═════ Task data ═════

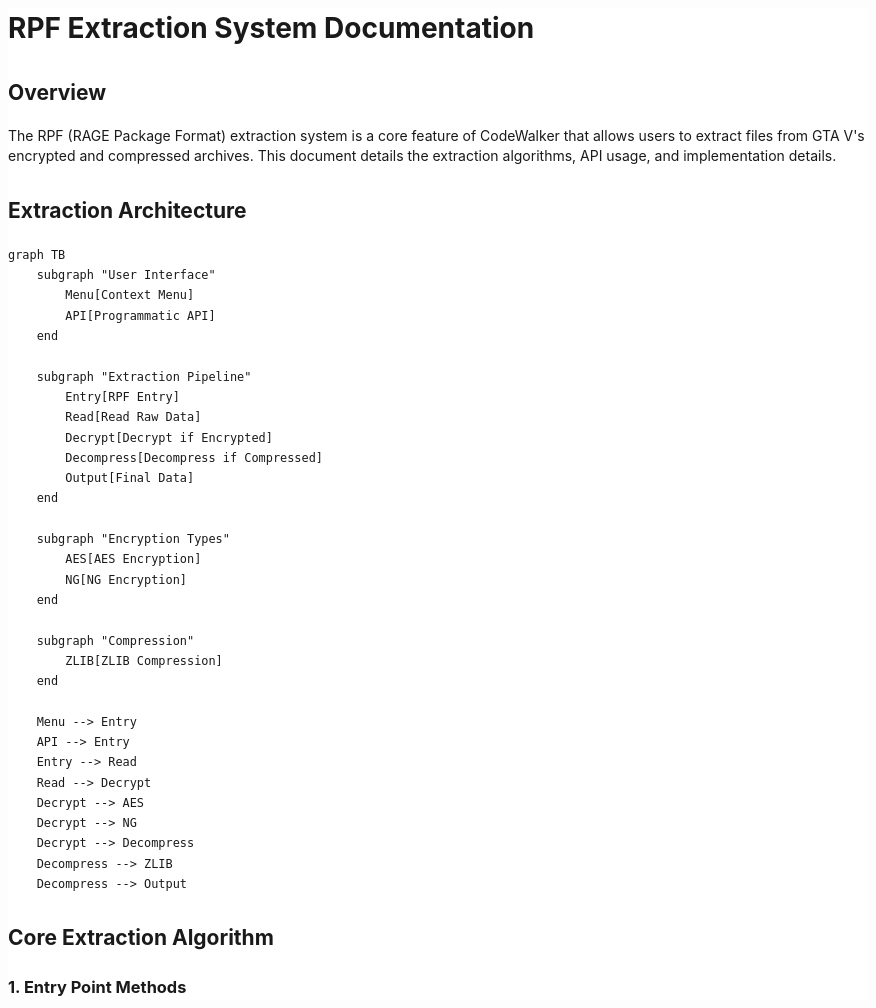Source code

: # RPF Extraction System Documentation

## Overview

The RPF (RAGE Package Format) extraction system is a core feature of CodeWalker that allows users to extract files from GTA V's encrypted and compressed archives. This document details the extraction algorithms, API usage, and implementation details.

## Extraction Architecture

```mermaid
graph TB
    subgraph "User Interface"
        Menu[Context Menu]
        API[Programmatic API]
    end
    
    subgraph "Extraction Pipeline"
        Entry[RPF Entry]
        Read[Read Raw Data]
        Decrypt[Decrypt if Encrypted]
        Decompress[Decompress if Compressed]
        Output[Final Data]
    end
    
    subgraph "Encryption Types"
        AES[AES Encryption]
        NG[NG Encryption]
    end
    
    subgraph "Compression"
        ZLIB[ZLIB Compression]
    end
    
    Menu --> Entry
    API --> Entry
    Entry --> Read
    Read --> Decrypt
    Decrypt --> AES
    Decrypt --> NG
    Decrypt --> Decompress
    Decompress --> ZLIB
    Decompress --> Output
```

## Core Extraction Algorithm

### 1. Entry Point Methods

═════

= Assignment =
A word-for-word copy of all the data, without pictures, is the expected output.

= Expected answer =
Source code

: # RPF Extraction System Documentation

## Overview

The RPF (RAGE Package Format) extraction system is a core feature of CodeWalker that allows users to extract files from GTA V's encrypted and compressed archives. This document details the extraction algorithms, API usage, and implementation details.

## Extraction Architecture

```mermaid
graph TB
    subgraph "User Interface"
        Menu[Context Menu]
        API[Programmatic API]
    end
    
    subgraph "Extraction Pipeline"
        Entry[RPF Entry]
        Read[Read Raw Data]
        Decrypt[Decrypt if Encrypted]
        Decompress[Decompress if Compressed]
        Output[Final Data]
    end
    
    subgraph "Encryption Types"
        AES[AES Encryption]
        NG[NG Encryption]
    end
    
    subgraph "Compression"
        ZLIB[ZLIB Compression]
    end
    
    Menu --> Entry
    API --> Entry
    Entry --> Read
    Read --> Decrypt
    Decrypt --> AES
    Decrypt --> NG
    Decrypt --> Decompress
    Decompress --> ZLIB
    Decompress --> Output
```

## Core Extraction Algorithm

### 1. Entry Point Methods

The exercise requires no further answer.